Solids of revolution, how come we use the inverse function when we use method of cylindrical shells? Doing my second course in college calculus, and we are doing integrals and volumes by slicing/solids of revolution. The question I had trouble with was:
"Find the volume of a solid $S$, using the method of cylindrical shells, that is generated by rotating about the $x$-axis the region bounded by $y = x^2$, $y = 0$, and $x = 1$. "
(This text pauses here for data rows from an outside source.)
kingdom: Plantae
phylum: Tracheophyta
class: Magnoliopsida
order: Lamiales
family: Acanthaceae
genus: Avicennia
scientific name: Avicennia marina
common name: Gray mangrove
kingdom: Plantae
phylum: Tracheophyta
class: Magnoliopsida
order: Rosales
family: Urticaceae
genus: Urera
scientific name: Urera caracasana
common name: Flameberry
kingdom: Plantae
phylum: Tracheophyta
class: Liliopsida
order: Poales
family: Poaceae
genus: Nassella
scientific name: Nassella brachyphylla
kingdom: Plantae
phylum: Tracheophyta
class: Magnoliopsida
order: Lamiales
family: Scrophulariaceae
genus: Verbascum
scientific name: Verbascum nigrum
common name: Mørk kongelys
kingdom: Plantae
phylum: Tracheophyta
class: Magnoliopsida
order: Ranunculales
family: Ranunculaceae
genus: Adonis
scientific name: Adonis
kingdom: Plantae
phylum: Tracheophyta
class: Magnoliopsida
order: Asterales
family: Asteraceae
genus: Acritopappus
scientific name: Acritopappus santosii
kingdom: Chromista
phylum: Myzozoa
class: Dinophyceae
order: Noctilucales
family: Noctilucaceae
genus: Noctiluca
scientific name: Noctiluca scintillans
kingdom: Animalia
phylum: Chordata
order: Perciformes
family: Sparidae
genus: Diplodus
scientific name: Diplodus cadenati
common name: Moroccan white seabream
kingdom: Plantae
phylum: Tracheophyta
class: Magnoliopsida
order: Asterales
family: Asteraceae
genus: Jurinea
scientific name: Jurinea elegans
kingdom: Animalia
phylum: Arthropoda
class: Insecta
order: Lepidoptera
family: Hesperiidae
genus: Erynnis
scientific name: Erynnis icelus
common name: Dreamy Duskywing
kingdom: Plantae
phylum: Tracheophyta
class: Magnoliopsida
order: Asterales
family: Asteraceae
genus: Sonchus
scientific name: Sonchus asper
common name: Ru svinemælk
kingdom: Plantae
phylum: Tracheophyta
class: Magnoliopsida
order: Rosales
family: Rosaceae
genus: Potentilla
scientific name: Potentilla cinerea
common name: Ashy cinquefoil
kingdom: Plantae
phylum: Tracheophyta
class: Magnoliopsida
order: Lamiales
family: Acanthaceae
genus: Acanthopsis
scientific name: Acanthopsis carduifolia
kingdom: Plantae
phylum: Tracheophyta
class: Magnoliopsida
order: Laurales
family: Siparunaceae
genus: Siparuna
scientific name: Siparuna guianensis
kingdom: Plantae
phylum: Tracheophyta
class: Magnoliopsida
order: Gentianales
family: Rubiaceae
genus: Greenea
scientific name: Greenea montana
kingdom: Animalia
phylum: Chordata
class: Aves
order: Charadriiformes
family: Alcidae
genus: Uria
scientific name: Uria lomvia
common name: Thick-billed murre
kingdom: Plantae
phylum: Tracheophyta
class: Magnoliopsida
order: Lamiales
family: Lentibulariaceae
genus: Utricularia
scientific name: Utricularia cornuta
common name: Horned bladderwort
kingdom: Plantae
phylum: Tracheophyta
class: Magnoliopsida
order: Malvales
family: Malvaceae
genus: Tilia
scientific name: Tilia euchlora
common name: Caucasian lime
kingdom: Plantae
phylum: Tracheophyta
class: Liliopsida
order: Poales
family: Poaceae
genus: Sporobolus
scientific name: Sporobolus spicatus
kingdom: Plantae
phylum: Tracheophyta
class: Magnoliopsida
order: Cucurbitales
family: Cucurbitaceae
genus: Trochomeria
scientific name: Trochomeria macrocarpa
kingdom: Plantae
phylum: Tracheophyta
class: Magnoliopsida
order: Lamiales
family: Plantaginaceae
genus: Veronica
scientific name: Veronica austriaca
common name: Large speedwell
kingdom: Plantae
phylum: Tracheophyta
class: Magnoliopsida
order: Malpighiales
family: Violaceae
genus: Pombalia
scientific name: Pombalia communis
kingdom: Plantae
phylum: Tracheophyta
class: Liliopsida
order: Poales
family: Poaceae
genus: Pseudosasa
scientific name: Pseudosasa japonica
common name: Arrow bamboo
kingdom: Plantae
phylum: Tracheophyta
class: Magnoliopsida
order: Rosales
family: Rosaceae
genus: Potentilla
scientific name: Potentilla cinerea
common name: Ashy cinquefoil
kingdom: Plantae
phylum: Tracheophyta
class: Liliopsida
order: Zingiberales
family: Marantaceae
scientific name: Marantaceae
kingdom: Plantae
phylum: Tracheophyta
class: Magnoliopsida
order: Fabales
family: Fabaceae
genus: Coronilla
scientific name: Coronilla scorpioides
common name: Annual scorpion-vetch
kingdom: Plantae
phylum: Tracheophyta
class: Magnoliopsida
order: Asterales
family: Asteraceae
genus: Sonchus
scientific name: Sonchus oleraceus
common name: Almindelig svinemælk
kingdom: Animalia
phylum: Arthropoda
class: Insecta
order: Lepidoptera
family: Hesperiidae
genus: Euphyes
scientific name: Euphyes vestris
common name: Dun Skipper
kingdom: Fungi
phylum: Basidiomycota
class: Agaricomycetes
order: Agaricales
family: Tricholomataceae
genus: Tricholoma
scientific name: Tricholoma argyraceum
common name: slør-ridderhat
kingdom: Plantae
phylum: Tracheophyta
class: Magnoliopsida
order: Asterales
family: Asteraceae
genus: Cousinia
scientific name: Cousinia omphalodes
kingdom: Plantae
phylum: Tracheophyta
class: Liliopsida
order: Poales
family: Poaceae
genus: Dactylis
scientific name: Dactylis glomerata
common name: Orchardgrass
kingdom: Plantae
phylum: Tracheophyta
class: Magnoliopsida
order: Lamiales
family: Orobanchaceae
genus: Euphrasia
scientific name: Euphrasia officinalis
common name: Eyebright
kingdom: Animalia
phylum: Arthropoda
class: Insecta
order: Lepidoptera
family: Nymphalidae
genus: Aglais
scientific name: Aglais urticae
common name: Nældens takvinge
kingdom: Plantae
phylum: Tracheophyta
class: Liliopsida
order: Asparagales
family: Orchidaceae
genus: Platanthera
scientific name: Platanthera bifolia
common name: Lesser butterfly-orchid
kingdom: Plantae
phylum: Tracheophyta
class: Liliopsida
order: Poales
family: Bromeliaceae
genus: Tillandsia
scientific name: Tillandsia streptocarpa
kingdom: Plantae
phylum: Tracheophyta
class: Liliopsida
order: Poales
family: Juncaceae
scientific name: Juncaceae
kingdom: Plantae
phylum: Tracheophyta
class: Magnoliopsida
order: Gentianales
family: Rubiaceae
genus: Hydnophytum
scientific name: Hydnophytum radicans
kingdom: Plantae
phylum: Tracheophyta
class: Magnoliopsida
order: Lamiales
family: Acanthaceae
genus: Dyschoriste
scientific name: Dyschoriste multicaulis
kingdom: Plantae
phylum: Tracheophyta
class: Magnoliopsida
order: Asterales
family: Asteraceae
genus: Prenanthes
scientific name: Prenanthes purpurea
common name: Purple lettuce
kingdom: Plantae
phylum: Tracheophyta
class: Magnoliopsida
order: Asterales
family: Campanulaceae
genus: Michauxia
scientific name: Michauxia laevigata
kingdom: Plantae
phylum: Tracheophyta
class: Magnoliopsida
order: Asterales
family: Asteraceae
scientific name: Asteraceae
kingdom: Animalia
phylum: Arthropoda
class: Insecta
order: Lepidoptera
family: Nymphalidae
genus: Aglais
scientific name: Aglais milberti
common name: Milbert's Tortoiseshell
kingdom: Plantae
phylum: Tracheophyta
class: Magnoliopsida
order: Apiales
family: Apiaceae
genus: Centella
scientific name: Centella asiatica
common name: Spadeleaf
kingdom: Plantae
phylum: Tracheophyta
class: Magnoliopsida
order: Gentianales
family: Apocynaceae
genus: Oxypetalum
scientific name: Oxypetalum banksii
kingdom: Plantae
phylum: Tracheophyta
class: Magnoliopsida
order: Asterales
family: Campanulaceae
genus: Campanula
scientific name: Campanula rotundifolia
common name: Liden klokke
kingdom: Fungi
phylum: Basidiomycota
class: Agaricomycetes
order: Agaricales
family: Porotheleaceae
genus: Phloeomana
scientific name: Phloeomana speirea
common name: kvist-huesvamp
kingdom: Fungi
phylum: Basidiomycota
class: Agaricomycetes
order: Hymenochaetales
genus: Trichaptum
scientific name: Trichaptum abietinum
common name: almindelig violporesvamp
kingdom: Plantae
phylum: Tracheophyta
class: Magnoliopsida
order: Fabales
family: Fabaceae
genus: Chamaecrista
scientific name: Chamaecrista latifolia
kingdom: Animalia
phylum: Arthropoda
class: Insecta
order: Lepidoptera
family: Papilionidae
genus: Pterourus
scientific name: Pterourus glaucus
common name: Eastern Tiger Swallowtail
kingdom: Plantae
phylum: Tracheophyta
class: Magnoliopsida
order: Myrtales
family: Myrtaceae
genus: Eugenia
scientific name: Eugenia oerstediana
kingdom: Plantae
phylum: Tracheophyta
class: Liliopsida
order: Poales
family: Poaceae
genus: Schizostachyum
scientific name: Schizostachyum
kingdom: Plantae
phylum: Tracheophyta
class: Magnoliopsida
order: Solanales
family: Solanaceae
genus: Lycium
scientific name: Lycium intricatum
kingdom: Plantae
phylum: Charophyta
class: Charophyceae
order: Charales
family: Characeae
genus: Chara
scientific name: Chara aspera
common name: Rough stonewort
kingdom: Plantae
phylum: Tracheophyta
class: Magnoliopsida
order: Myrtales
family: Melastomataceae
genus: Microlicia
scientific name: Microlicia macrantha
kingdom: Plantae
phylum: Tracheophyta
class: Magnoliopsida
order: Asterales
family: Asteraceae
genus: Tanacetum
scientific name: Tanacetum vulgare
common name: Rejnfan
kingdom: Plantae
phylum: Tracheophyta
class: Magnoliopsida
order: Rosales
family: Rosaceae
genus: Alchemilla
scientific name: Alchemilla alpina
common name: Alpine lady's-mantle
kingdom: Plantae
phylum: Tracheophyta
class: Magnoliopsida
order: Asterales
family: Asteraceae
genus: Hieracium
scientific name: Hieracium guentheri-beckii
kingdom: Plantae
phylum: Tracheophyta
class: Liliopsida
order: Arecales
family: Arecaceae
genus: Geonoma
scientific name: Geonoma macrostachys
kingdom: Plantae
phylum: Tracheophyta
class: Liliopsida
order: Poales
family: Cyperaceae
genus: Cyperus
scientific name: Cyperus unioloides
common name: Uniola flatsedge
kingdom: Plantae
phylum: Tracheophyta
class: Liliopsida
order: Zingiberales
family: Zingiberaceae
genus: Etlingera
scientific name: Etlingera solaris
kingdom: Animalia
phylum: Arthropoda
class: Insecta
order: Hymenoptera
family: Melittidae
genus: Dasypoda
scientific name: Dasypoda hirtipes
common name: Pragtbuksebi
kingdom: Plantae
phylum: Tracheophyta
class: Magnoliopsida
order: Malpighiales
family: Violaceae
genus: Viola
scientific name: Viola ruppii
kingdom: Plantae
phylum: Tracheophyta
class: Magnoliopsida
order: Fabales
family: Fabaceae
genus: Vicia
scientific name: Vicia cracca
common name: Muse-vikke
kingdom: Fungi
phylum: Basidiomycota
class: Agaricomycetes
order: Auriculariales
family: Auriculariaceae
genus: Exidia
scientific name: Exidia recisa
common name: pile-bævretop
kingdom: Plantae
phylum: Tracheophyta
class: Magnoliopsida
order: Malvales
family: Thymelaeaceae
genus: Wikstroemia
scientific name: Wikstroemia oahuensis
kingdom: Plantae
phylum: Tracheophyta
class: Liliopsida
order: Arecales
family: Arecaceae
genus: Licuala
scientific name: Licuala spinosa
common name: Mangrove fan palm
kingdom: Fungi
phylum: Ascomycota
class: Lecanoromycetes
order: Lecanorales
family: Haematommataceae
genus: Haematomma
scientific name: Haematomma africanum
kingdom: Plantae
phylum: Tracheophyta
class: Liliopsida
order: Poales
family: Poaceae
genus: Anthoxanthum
I was having a real hard time figuring out why I kept getting the wrong answer when using the formula for the method of cylindrical shells, $V = 2\pi \int xf(x)\, \mathrm{d}x$
for determining a volume, until I saw that you are supposed to use the inverse function in the formula. Simply put, how come? Thanks in advance for any help! 
 A: It is the way the shells look that matters. In the usual case, i.e. rotating about the $y$-axis, the formula states:
$$
V = \int\limits_a^b \underbrace{(2 \pi x)}_{\text{circumference}} \underbrace{[f(x)]}_{\text{height}} \, \operatorname{d}x
$$
If you draw your specific problem, you will notice that your cylindrical shells end up with a radius of $y$ (circumference of $2 \pi y$) and a height of $1 - \sqrt{y}$.
A: Draw the picture.  You're rotating about the $x$-axis.  The radius of the shell is $y$.  The shell extends from the the graph rightward to the line $x=1$.  The horizontal distance from graph rightward to the line $x=1$ is the length of the segment from $(x,y)$ to $(1,y)$, where $y=f(x)$.  That means it goes from $(f^{-1}(y),y)$ to $(1,y)$.  So the surface area of the shell is
$$
\text{circumference}\times\text{(horizontal) height} = 2\pi y(1-x) = 2\pi y (1-f^{-1}(y)).
$$
The infinitely small thickness of the shell is $dy$, so you integrate
$$
\int_{y=0}^{y=1} 2\pi y (1-f^{-1}(y))\,dy.
$$
You could say the aformentioned segment goes from $(x,y)$ to $(1,y)$, i.e. from $(x,f(x))$ to $(1,f(x))$ and you have
$$
\int_{x=0}^{x=1} 2\pi f(x)\, (1-x)\  \  \underbrace{\Big(f'(x)\,dx\Big)}_{\text{This is }dy.}
$$
and that's the same thing.
At any rate, if $y=f(x)$ then $x=f^{-1}(y)$.
(All this works if $f$ is monotone, but not necessarily otherwise.)